A escola reflete contextos comunitários e sociais. Estamos falando de comunidades com uma série de problemas graves como exclusão social, violência familiar, falta de acesso às políticas públicas. O DF tem profissionais preparados para atuar com esses problemas que acabam se tornando conflitos dentro da escola: em vez de policiais armados e disputando espaço com os professores, o GDF deveria contratar orientadores educacionais, psicólogos e assistentes sociais, que são os profissionais qualificados para lidar com situações dessa natureza.
Escolas militarizadas, como o Colégio Militar de Brasília, oferecem ensino de qualidade e formam bons alunos. Qual é o impedimento de policiais militares participarem da gestão das escolas públicas?
É importante deixar claro que não existe um projeto pedagógico para as escolas que estão sendo militarizadas. O GDF tomou essa decisão de forma acelerada e sem respaldo técnico algum. Outra coisa que precisa ser dita: nas unidades como o Colégio Militar de Brasília, filhos de militares têm prioridade na matrícula, existe processo seletivo e são cobradas taxas administrativas, além dos custos com fardamento. Os índices de desempenho educacional de fato sobem, mas porque o perfil socioeconômico da escola muda. A escola pública não pode adotar essa prática, a escola pública tem que ser para todos. É a Constituição quem diz. As experiências dos estados que adotaram um modelo igual ao nosso mostram que os índices educacionais melhoraram com a exclusão dos estudantes mais vulneráveis, o que é um absurdo.

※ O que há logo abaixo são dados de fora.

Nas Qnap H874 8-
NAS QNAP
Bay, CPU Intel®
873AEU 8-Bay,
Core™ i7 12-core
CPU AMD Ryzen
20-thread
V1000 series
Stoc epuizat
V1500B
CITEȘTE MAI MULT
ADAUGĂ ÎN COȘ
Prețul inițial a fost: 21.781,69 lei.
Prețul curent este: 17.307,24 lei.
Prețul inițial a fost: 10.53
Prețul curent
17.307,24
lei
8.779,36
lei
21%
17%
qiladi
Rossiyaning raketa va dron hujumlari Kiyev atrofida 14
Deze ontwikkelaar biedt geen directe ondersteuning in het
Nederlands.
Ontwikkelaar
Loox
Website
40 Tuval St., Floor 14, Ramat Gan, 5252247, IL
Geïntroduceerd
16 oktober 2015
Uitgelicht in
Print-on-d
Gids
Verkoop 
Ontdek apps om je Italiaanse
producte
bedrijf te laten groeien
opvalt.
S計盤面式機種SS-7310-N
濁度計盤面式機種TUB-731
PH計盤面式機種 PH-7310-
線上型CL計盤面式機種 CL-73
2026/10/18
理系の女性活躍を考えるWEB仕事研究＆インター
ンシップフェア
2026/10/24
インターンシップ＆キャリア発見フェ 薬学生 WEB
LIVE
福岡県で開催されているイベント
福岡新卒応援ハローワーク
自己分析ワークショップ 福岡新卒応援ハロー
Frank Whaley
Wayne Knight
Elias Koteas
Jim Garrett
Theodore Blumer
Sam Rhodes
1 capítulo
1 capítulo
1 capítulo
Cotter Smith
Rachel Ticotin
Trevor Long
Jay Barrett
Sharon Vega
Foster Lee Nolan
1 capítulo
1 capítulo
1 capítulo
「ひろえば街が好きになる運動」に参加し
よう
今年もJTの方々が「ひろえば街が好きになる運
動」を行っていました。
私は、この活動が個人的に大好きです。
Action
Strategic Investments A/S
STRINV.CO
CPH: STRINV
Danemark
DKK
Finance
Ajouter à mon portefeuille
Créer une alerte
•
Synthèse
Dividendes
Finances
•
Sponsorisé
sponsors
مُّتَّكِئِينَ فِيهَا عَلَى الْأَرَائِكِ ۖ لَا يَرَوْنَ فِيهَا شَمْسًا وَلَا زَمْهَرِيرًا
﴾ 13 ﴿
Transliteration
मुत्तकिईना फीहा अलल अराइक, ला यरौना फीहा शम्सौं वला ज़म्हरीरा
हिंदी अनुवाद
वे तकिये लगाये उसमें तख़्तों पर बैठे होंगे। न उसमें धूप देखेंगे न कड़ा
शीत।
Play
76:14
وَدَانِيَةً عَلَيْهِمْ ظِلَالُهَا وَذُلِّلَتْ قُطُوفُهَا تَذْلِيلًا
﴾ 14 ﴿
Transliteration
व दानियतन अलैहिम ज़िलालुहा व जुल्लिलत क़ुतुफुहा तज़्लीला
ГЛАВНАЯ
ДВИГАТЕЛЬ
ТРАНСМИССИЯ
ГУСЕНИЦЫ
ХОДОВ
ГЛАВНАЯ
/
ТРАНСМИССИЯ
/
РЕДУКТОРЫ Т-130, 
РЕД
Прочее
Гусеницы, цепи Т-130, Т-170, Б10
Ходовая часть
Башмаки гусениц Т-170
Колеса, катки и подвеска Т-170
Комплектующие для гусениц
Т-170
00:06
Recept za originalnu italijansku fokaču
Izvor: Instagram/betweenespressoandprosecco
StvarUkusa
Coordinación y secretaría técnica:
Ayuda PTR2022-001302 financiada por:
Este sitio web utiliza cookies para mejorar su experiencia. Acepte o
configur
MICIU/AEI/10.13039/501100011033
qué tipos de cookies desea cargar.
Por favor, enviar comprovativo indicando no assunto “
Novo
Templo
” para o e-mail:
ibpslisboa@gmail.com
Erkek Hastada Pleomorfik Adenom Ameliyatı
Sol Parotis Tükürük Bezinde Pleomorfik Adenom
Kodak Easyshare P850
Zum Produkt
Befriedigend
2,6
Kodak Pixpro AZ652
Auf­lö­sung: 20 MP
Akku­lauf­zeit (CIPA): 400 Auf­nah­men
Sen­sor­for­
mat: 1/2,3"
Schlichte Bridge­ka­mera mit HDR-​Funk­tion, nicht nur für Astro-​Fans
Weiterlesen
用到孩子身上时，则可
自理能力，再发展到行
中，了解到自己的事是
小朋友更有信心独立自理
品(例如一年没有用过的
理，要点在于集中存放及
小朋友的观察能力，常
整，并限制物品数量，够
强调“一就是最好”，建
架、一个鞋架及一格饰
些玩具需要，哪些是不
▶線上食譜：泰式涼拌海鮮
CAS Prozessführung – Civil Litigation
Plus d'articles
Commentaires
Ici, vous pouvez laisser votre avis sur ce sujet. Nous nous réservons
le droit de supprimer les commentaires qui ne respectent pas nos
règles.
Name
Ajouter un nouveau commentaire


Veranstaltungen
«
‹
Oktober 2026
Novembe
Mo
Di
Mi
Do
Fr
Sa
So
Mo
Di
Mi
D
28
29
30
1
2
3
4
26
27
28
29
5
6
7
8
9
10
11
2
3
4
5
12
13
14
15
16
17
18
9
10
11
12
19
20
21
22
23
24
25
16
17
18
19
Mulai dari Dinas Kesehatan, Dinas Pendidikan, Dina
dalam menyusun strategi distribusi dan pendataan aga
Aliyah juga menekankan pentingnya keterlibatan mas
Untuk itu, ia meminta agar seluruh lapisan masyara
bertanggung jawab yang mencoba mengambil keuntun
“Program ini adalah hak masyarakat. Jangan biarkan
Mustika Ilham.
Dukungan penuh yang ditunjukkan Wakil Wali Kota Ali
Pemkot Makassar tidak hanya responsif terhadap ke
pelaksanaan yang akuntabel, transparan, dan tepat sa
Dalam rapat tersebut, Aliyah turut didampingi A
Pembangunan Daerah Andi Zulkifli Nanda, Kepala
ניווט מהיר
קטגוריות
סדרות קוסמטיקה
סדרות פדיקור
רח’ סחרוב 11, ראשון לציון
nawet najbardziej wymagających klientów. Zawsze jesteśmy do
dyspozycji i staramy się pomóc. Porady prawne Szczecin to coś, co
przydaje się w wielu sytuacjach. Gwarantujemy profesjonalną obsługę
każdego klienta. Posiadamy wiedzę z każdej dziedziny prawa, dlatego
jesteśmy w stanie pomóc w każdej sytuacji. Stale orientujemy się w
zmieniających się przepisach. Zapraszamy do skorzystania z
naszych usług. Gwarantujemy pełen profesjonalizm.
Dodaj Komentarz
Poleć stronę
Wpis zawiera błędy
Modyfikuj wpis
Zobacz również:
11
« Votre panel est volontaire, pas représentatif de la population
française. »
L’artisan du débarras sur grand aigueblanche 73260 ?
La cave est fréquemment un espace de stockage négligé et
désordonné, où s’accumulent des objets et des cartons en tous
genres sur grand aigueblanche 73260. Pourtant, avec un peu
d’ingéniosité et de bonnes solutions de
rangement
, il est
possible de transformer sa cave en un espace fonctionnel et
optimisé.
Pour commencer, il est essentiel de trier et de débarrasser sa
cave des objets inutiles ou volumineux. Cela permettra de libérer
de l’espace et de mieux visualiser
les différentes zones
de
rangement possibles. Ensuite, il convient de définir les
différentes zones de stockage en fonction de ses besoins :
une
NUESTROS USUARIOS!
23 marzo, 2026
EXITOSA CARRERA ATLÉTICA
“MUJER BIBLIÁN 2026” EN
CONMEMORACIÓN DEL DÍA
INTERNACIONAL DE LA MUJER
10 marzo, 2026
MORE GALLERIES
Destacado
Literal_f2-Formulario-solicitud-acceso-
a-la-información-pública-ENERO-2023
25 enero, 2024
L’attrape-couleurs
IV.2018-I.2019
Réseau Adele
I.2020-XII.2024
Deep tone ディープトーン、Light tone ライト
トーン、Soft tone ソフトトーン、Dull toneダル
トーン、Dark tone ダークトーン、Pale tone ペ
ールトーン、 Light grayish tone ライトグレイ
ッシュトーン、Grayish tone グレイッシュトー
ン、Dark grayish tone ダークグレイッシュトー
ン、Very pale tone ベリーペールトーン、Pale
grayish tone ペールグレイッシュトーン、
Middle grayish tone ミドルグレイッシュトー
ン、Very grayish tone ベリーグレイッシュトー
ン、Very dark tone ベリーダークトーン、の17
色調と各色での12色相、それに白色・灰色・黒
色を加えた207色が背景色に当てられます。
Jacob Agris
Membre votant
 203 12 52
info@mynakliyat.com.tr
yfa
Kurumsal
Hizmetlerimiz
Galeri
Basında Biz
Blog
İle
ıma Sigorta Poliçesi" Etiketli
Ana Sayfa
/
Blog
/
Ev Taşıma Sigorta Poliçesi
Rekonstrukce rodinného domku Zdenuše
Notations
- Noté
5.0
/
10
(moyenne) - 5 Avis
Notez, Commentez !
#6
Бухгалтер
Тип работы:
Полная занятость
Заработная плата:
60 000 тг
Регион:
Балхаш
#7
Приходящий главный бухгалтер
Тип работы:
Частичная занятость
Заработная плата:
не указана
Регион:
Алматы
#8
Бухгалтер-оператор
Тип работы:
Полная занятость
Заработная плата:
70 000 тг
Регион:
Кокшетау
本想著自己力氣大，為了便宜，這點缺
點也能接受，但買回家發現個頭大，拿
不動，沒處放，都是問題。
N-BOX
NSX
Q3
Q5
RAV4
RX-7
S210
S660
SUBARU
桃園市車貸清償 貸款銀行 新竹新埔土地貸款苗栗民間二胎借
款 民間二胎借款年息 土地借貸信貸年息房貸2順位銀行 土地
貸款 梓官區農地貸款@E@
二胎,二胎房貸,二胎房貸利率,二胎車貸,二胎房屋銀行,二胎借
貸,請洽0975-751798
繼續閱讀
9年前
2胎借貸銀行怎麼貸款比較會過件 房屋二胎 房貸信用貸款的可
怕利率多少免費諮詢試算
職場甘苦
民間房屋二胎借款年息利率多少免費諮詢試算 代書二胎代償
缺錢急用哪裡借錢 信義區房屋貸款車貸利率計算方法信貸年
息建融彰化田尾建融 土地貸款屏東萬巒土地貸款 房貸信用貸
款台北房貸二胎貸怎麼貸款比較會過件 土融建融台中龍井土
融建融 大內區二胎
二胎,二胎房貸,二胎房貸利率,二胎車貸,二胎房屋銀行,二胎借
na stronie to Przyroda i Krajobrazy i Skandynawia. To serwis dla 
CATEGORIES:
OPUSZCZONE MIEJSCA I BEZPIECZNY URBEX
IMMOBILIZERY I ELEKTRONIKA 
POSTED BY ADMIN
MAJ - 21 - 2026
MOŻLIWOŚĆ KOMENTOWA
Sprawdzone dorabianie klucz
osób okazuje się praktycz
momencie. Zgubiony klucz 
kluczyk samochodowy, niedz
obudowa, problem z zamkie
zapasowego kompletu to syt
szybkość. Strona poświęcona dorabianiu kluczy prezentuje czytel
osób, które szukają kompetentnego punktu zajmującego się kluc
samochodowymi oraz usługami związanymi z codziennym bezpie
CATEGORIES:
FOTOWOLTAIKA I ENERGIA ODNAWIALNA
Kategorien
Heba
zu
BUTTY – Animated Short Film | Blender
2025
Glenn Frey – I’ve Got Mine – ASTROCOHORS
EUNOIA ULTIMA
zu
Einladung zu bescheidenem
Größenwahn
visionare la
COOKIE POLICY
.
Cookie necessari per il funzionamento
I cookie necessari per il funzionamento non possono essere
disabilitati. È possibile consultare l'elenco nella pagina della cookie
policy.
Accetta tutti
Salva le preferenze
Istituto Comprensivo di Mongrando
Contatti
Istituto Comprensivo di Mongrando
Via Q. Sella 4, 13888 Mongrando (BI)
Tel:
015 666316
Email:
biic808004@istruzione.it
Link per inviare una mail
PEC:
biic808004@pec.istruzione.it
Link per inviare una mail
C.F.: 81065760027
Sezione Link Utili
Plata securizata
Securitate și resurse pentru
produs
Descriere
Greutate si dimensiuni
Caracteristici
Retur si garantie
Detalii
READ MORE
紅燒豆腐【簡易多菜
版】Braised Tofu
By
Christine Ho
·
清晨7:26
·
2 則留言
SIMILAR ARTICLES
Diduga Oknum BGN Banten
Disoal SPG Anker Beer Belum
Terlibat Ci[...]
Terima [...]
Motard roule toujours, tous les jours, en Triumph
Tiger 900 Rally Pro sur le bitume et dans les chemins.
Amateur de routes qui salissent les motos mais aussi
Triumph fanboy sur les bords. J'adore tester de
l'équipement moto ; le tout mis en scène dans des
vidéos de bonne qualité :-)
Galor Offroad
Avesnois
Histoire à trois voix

Casos de assédio e confronto entre PMs e alunos são comuns ou exceções?
Infelizmente, não. Nas diligências que fiz nessas escolas militarizadas, junto com a Comissão de Direitos Humanos, ouvi relatos muito preocupantes: assédio moral, racismo, intolerância religiosa, LGBTFobia e até realização de culto religioso dentro da sala de aula são denúncias que nós recebemos e para as quais pedimos explicações do governo. Além disso, muitos alunos contaram que são coagidos com frases como “não tá gostando? Pede pra sair!”. São relatos que comprovam que não existe fiscalização, planejamento e respeito à diversidade nessas escolas.
Falta debate sobre esse tema?
Sem dúvidas! Nas duas vezes em que anunciou a militarização das escolas, o governo Ibaneis o fez no período de férias escolares e sem consulta prévia aos diretores, professores e comunidade escolar. Existe uma Lei de Gestão Democrática e que esse governo não tem respeitado adequadamente. As próprias assembleias são bastante questionáveis. Tivemos casos de escolas com votação anulada de forma unilateral pela Secretaria de Educação. Até hoje, o governo sequer foi capaz de dar transparência aos dados que motivaram essa decisão, se é que eles existem.